Not much to invest into

The second part of the answer is structural. Let’s face it: these countries are more or less extended supply chains of west European, mostly German, producers. Most of the output are intermediary products that head westward for finalization. What should the Chinese invest into? Build railways and highways that streamline logistics for Germany’s suppliers, thus enhancing German competitiveness? Or should they buy into their supply chains? Perhaps, but then the ownership is outside the 16 countries, so would that count as an investment? And, as mentioned above, this would not constitute a greenfield investment anyway.

Certainly, the Chinese could start building from the scratch. They can build mega factories and their Chinese suppliers would follow suit. Just as the Japanese, Koreans, and Taiwanese did. Except – let us remember that the 16+1 platform is profiled as a part of the Belt and Road Initiative (BRI). Isn’t BRI to a large degree about the export of Chinese overcapacity? How much sense does it make to replicate domestic structures in Europe?

Central and Eastern Europe has been a great place for investment. But the countries provide the most value for investors coming from the neighboring countries as the region mostly hosts suppliers of Western manufacturing giants. Not much investment appeal for someone from afar, who is not keen to establish their supply chain half way across the globe.

Get over the nation state

Now that we established that the countries are not going to see much investment from China – let alone greenfield investment – let us look at the trade balance.

Keeping in mind that the CE region is an extension of the western European supply chains, the structure of the exports should come as no surprise: unfinished products that head to the West for completion. Now, two things are important. Firstly, these countries simply do not produce top notch, highest quality products that can compete on the world markets. Reasons abound, let us mention the underperforming educational system, low investment into research and development, historically given lag, but also their size simply not allowing for economies of scale. Corruption, oligarchy, brain drain does play a role, too.

Secondly, one should forget the nation state and try to see the whole picture. Certainly, the products from CEE countries do mostly end up in Germany and its neighbors, however, the finished products go further: mostly to China and the United States. When measuring the sensitivities of these small economies to the economic developments in the world, the results show a high level of dependence on the performance of the Chinese and US economies.

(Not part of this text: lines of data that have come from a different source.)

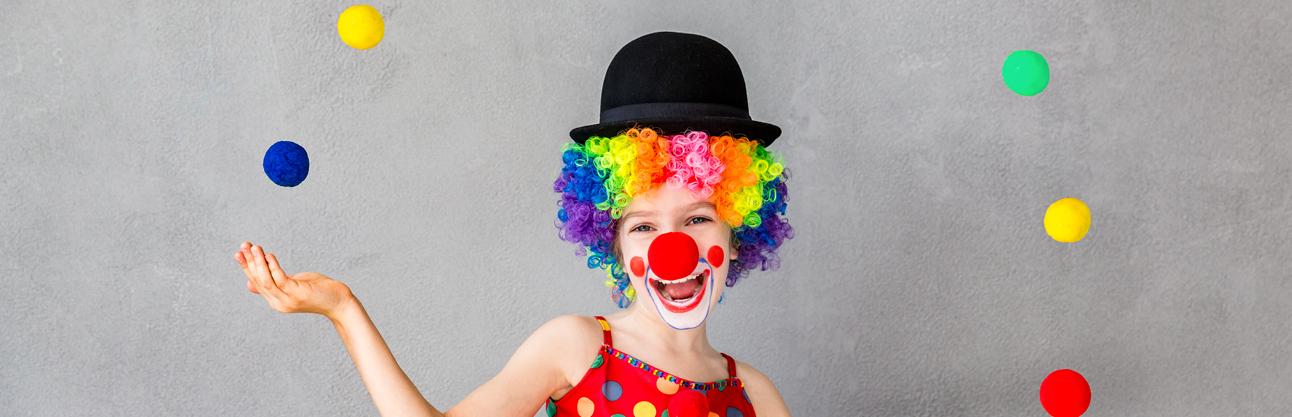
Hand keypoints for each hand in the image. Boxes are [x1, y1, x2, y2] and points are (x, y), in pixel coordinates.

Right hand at [236, 242, 353, 318]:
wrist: (339, 302)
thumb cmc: (317, 291)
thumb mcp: (292, 285)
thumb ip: (274, 282)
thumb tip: (250, 283)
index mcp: (275, 300)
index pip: (256, 282)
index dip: (247, 267)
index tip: (239, 252)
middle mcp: (278, 303)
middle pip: (258, 280)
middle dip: (250, 262)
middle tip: (244, 245)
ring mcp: (287, 300)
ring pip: (266, 280)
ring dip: (259, 263)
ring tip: (255, 247)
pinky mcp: (297, 294)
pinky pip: (280, 279)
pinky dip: (273, 266)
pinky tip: (270, 255)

CEE countries do export to China a lot. But before their products reach China, they do a stopover in Germany where they get an upgrade. Measuring trade balances with individual countries gives us a distorted picture. Germans do not need all those tires and steering wheels coming from CE. They just plug them into their cars and export further.

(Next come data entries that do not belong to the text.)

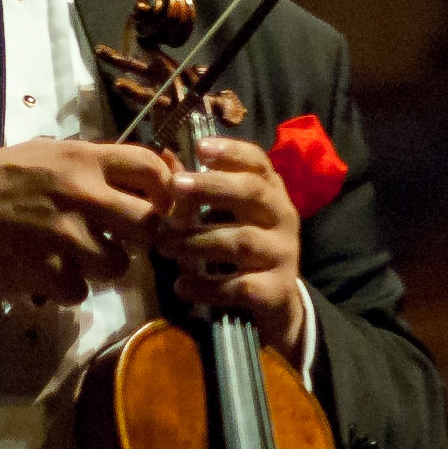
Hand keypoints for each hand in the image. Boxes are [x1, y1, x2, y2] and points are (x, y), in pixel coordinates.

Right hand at [0, 138, 173, 303]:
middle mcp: (82, 196)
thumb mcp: (48, 153)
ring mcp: (66, 237)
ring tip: (82, 257)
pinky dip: (69, 287)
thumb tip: (142, 175)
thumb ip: (93, 163)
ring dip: (105, 266)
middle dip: (143, 237)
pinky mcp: (48, 272)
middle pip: (148, 225)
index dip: (166, 189)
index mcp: (84, 160)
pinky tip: (52, 272)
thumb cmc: (1, 178)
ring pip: (119, 266)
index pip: (151, 167)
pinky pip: (81, 291)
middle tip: (126, 239)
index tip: (160, 204)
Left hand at [156, 137, 304, 358]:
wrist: (277, 301)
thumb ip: (203, 190)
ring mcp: (283, 254)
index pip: (259, 163)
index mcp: (271, 194)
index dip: (232, 152)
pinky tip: (181, 286)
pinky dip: (207, 286)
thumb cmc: (246, 248)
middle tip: (175, 186)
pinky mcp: (275, 290)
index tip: (200, 148)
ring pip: (241, 241)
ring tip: (164, 246)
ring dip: (198, 241)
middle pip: (252, 193)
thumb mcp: (232, 215)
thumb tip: (166, 156)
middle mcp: (283, 218)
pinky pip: (239, 285)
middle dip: (212, 187)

CEE countries should abandon the dated practice of chasing a positive trade balance with each country and embrace a more comprehensive approach that embraces the economic realities of the interconnected world we live in.

Keep China warm

What that means for economic and other relations with China? Firstly, the expectations should be tamed as the trade balance is not going to improve and a lot of large investment is not going to come. And the countries should not court China with hopes of an imminent change. It is not that China does not like the region, it is because there is not much the Chinese can do or get there. Economic logic thus trumps the political agenda.

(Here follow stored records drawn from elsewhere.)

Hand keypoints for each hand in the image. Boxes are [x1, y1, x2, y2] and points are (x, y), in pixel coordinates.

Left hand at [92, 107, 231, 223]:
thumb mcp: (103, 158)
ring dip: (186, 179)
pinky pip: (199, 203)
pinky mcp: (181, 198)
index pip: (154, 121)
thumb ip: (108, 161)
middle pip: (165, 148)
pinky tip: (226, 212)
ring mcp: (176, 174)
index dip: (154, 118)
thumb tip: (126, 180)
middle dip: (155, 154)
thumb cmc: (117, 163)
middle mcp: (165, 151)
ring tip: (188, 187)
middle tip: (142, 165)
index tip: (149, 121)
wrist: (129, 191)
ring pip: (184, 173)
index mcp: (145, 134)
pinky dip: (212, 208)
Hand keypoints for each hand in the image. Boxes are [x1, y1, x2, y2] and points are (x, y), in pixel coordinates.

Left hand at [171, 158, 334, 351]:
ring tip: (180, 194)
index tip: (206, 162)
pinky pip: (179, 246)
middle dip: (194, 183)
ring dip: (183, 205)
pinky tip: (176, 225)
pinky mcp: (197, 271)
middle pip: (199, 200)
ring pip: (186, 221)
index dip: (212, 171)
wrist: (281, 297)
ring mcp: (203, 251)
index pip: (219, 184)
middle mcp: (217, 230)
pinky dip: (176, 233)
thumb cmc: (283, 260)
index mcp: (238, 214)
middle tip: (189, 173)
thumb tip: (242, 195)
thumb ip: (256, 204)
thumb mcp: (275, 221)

China keeps the countries warm by promising more and more and by presenting each new investment, however small, as a proof of delivering on the promise. The countries should adopt a reciprocal attitude. Just express a friendly nod – “well done to you, China” – as it does not hurt to be on good terms with world’s second biggest economy. But they should not go out of their way in luring Chinese investment into their countries. Just keep China warm.